For Kubernetes High Availability or any other HA-concerning systems that have multiple simultaneous users, the load balancer is of great importance. By distributing the incoming traffic evenly, high-availability load balancers ensure that the burden is not on a single server.
It could be a hardware or a software component. In either case, it follows a certain algorithm to decide how the traffic load should be distributed. The three most preferred algorithms of load balancer are:
Least Connection that picks the server handling minimum active action over a period.
Round Robin is the algorithm that forwards the request to the first available server.
The Source IP Hash algorithm considers the IP address of the incoming traffic while deciding which server should receive the request.
Best Practices for High availability
Achieving desired results from high availability architecture is only possible when it’s implemented in the right manner. Have a look at expert-recommended best practices for HA.
In case of any dysfunctional point of failure/node, immediate elimination is required.
Take regular data backups so that disaster recovery happens smoothly.
Always use a load balancing approach as it ensures that each server is bearing an equal load. This reduces the failure possibilities.

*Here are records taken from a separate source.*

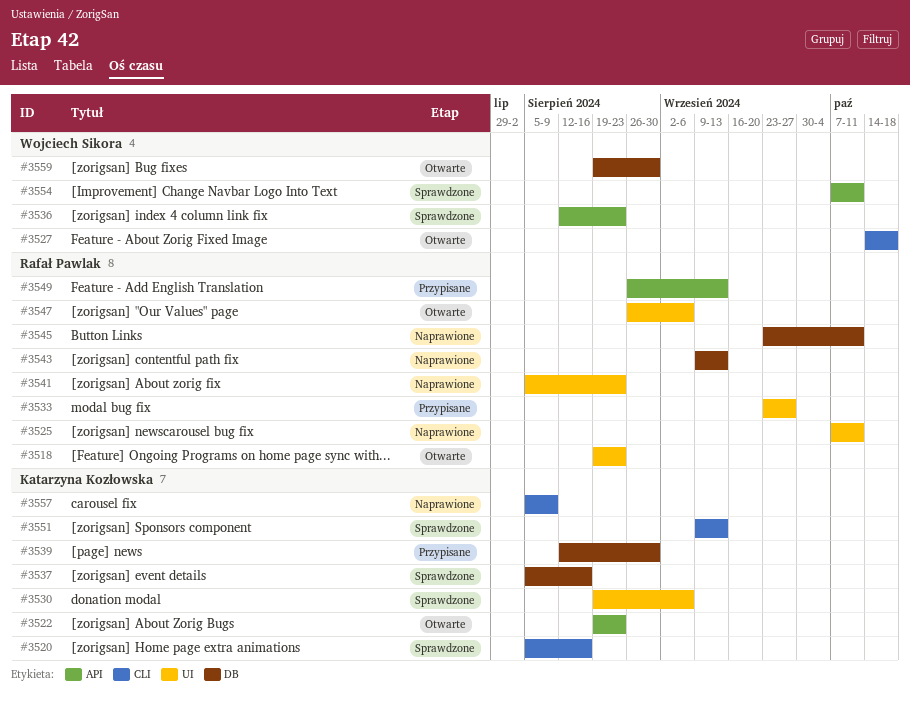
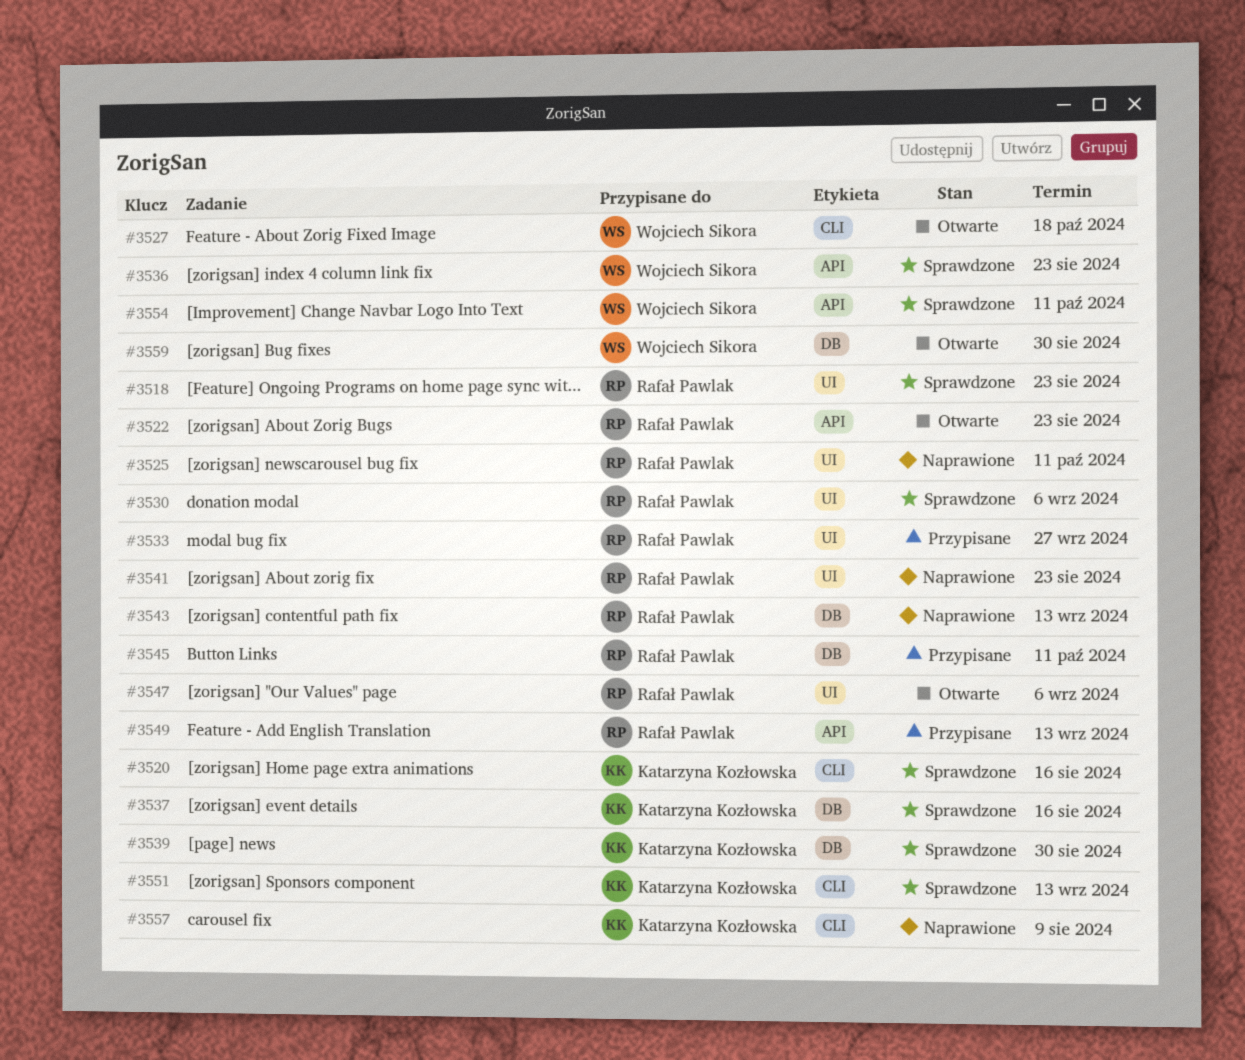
#3518, status: Otwarte -> Sprawdzone
#3522, owner: Katarzyna Kozłowska -> Rafał Pawlak
#3530, owner: Katarzyna Kozłowska -> Rafał Pawlak
#3539, status: Przypisane -> Sprawdzone
#3545, status: Naprawione -> Przypisane

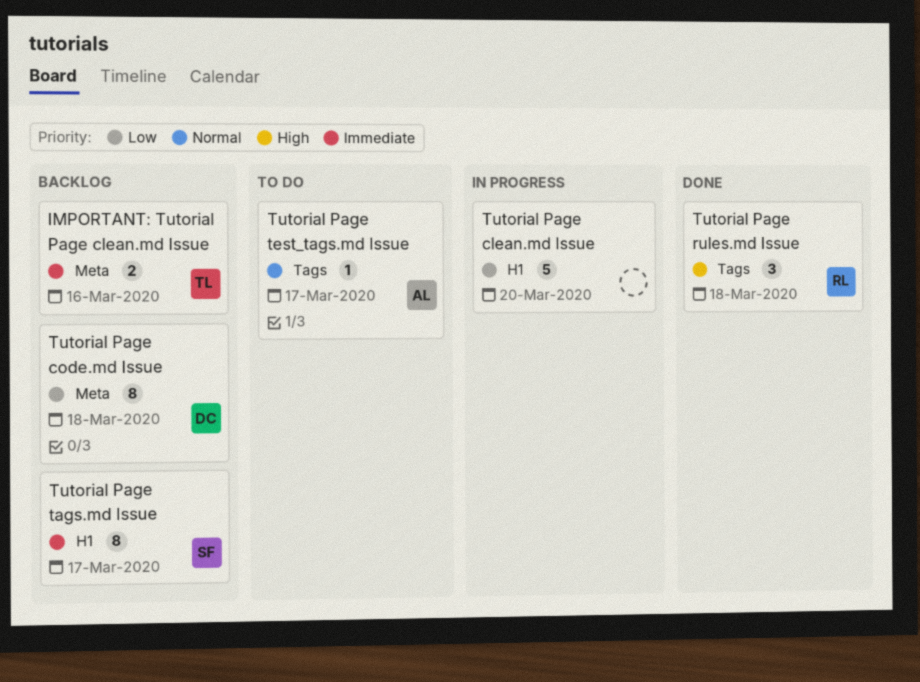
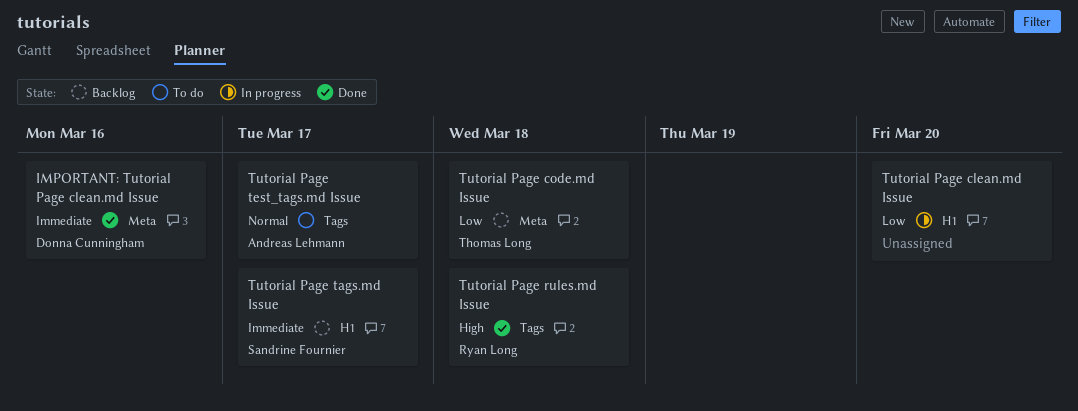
IMPORTANT: Tutorial Page clean.md Issue, status: Backlog -> Done
IMPORTANT: Tutorial Page clean.md Issue, owner: Thomas Long -> Donna Cunningham
Tutorial Page code.md Issue, owner: Donna Cunningham -> Thomas Long

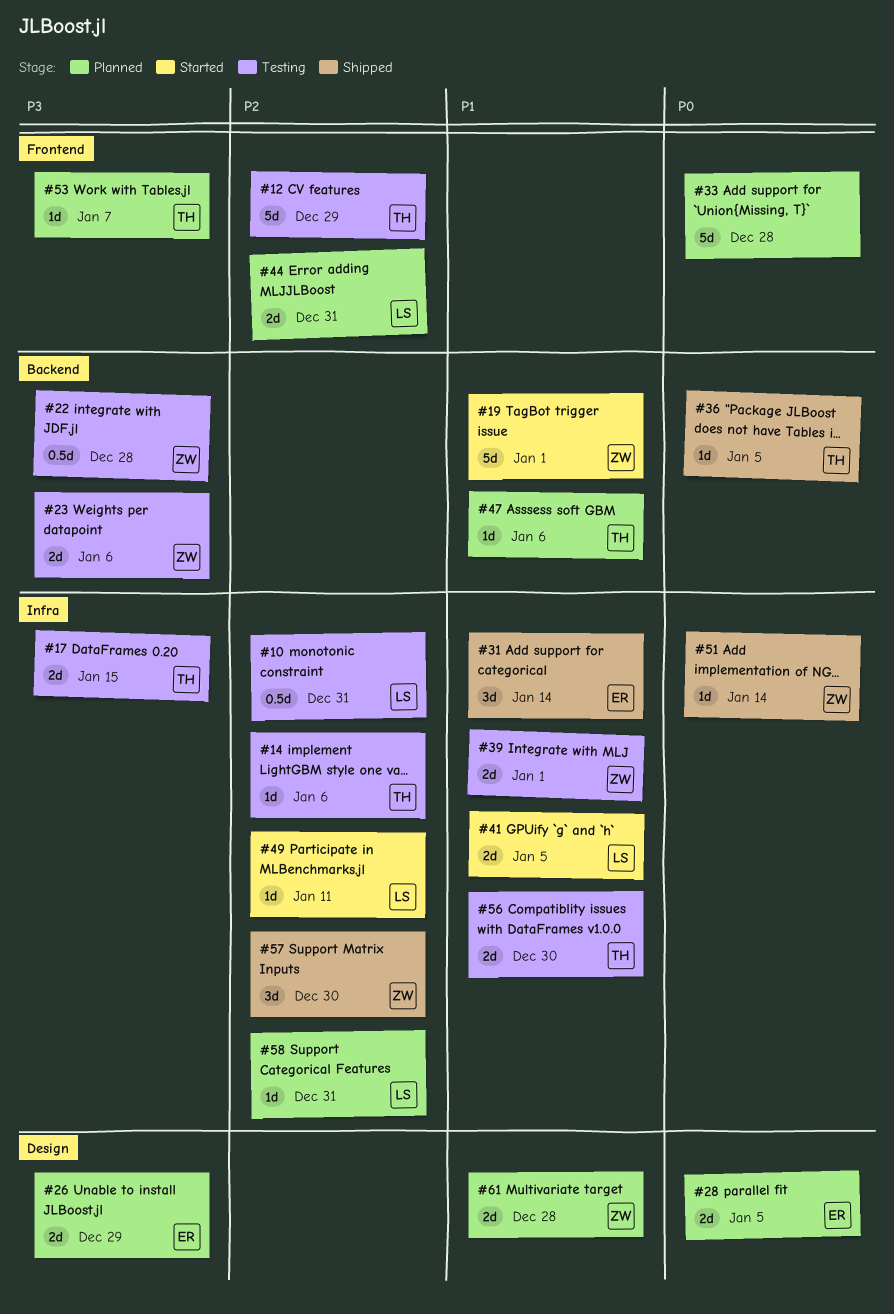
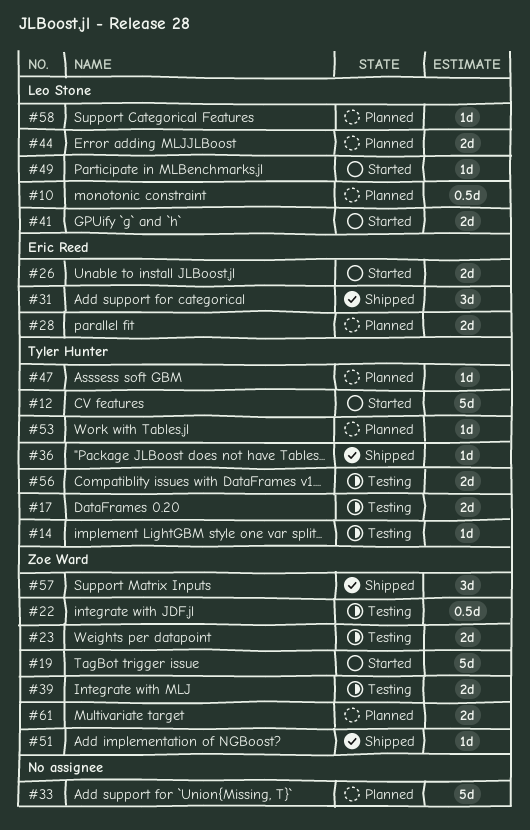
#10, status: Testing -> Planned
#12, status: Testing -> Started
#26, status: Planned -> Started

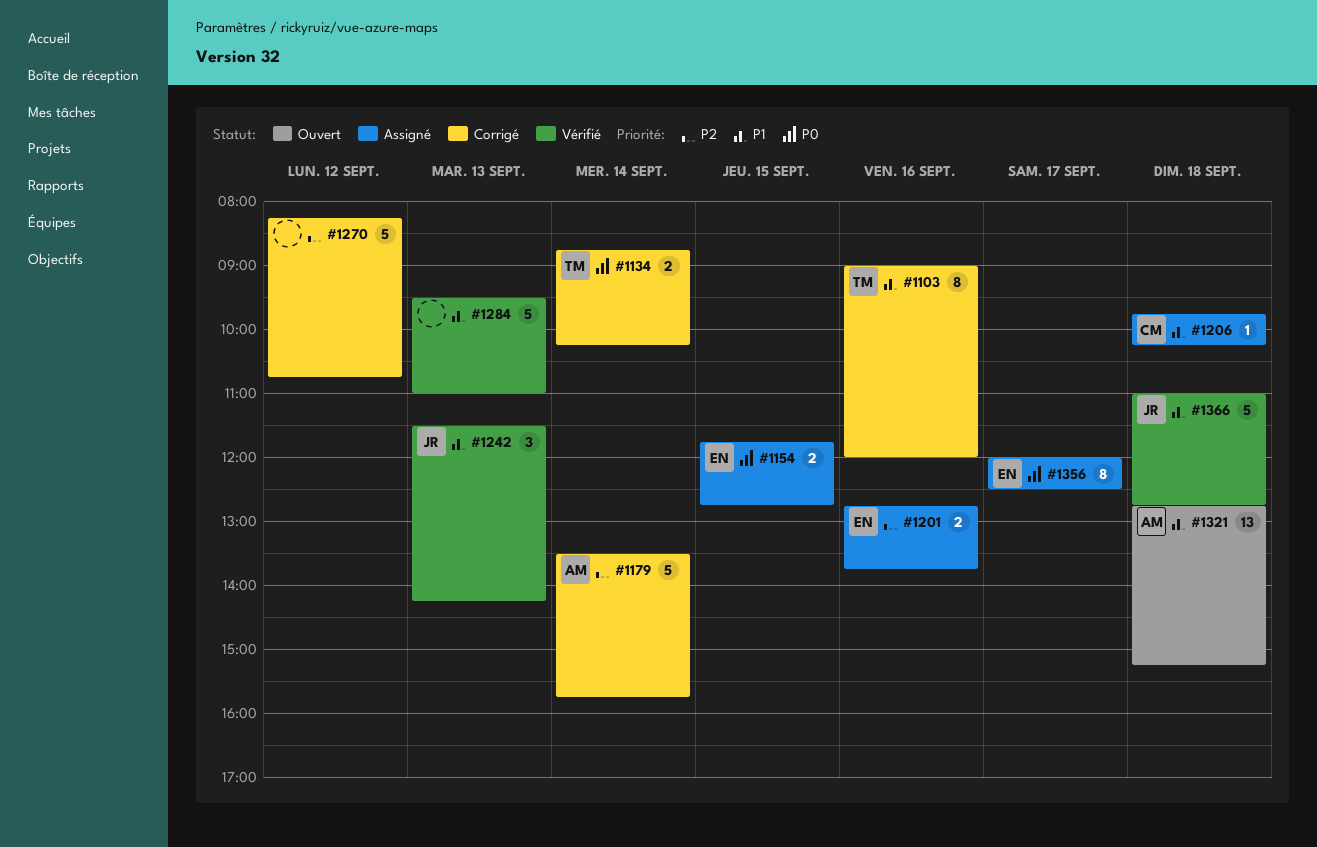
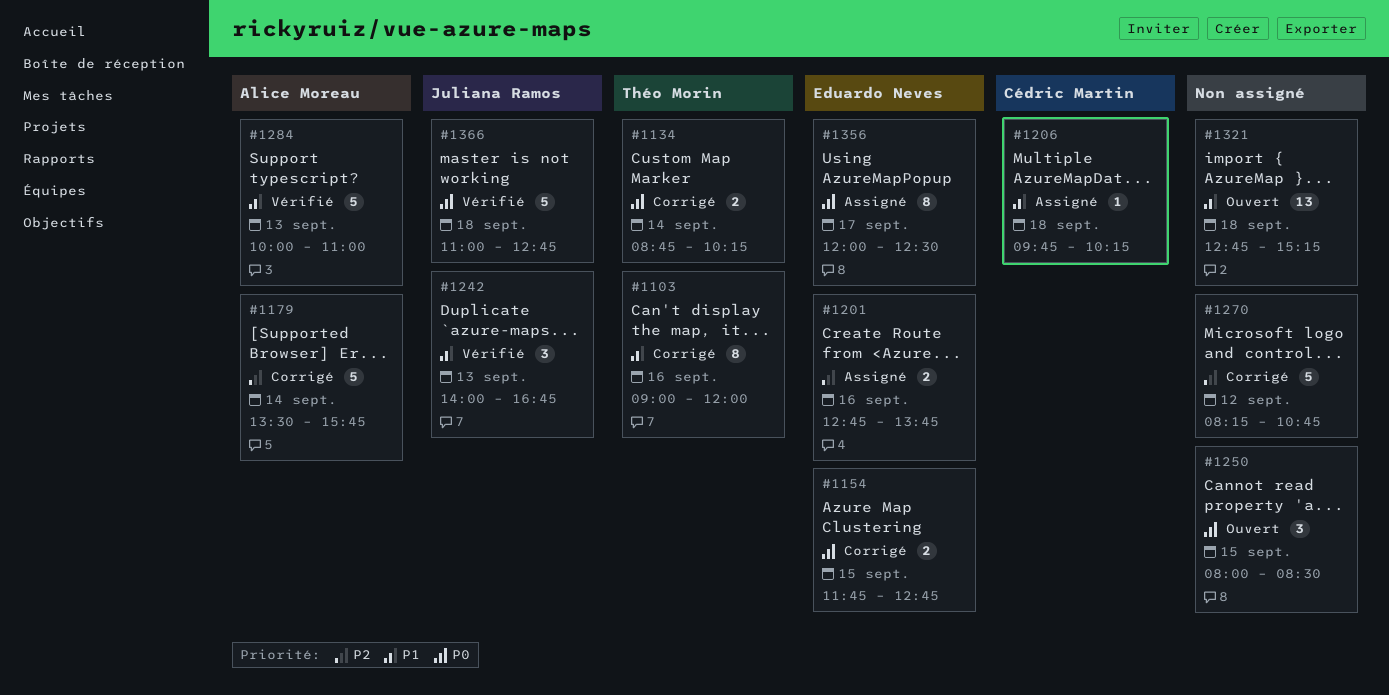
#1154, status: Assigné -> Corrigé
#1242, begins: 11:30 -> 14:00
#1242, ends: 14:15 -> 16:45
#1250: none -> present
#1284, owner: none -> Alice Moreau
#1284, begins: 09:30 -> 10:00
#1321, owner: Alice Moreau -> none
#1366, priority: P1 -> P0

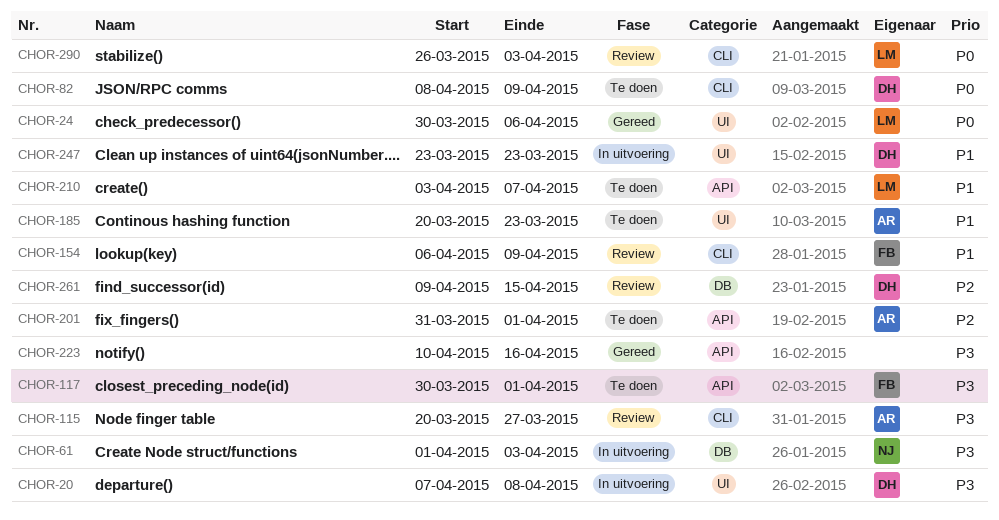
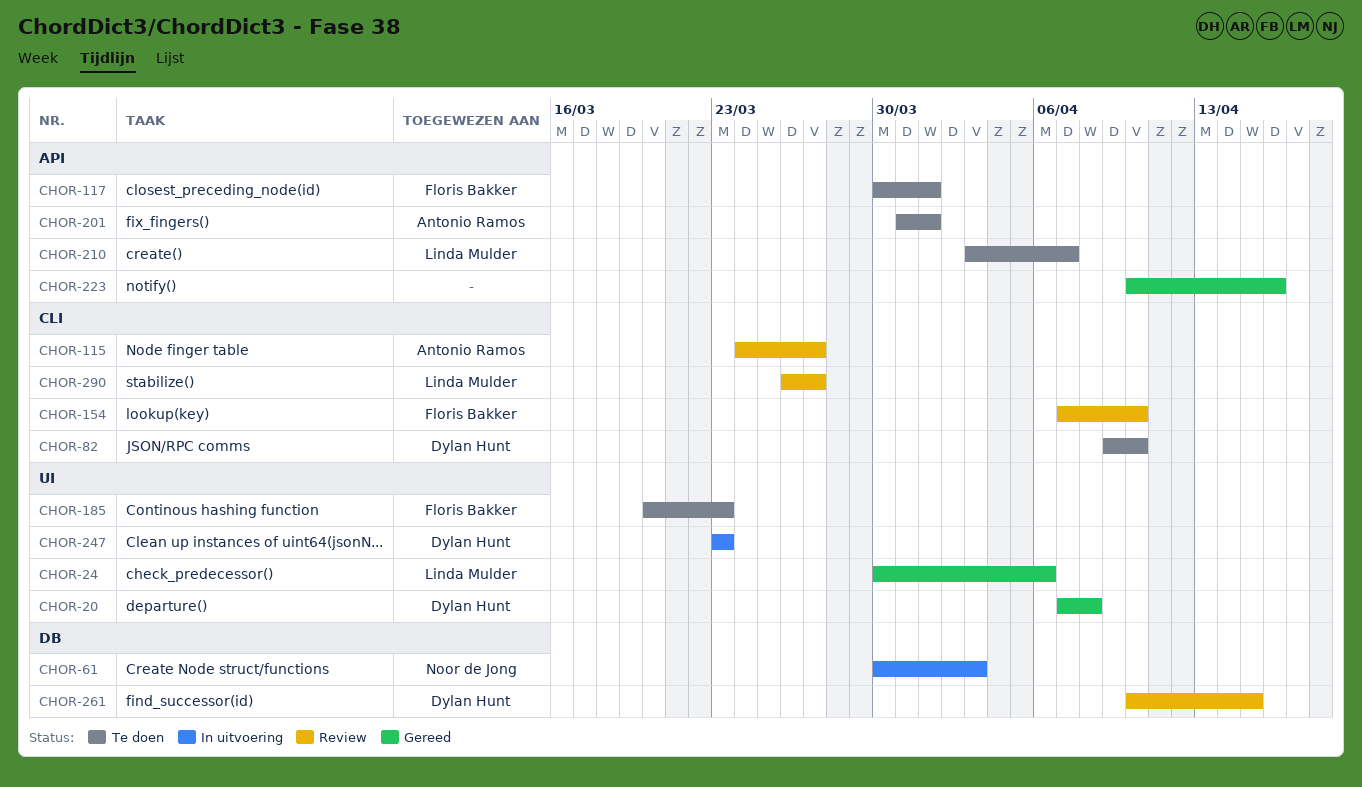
CHOR-20, status: In uitvoering -> Gereed
CHOR-61, start: Apr 1 -> Mar 30
CHOR-82, start: Apr 8 -> Apr 9
CHOR-82, due: Apr 9 -> Apr 10
CHOR-115, start: Mar 20 -> Mar 24
CHOR-154, start: Apr 6 -> Apr 7
CHOR-154, due: Apr 9 -> Apr 10
CHOR-185, owner: Antonio Ramos -> Floris Bakker
CHOR-261, start: Apr 9 -> Apr 10
CHOR-290, due: Apr 3 -> Mar 27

The Back-end databases server should be part of the HA system. Database high availability ensures data safety during a failure.
Never keep all your resources at a specific location; distribute them across the globe, if possible.
Have a responsive system that can detect an error at its beginning stage.
It’s the era where digital services and products are driving success. Thriving isn't possible with faulty, poorly performed, or always-low-performing systems. Organizations have to have the help of systems and IT infrastructure that remain functional in the maximum possible time.
We understand that 100% uptime is not possible. But, using a high availability server and upright implementation of HA ensure 99.99% uptime, which is great. Adopt this practice and improve your brand image, performance, operational expenses, and everything else.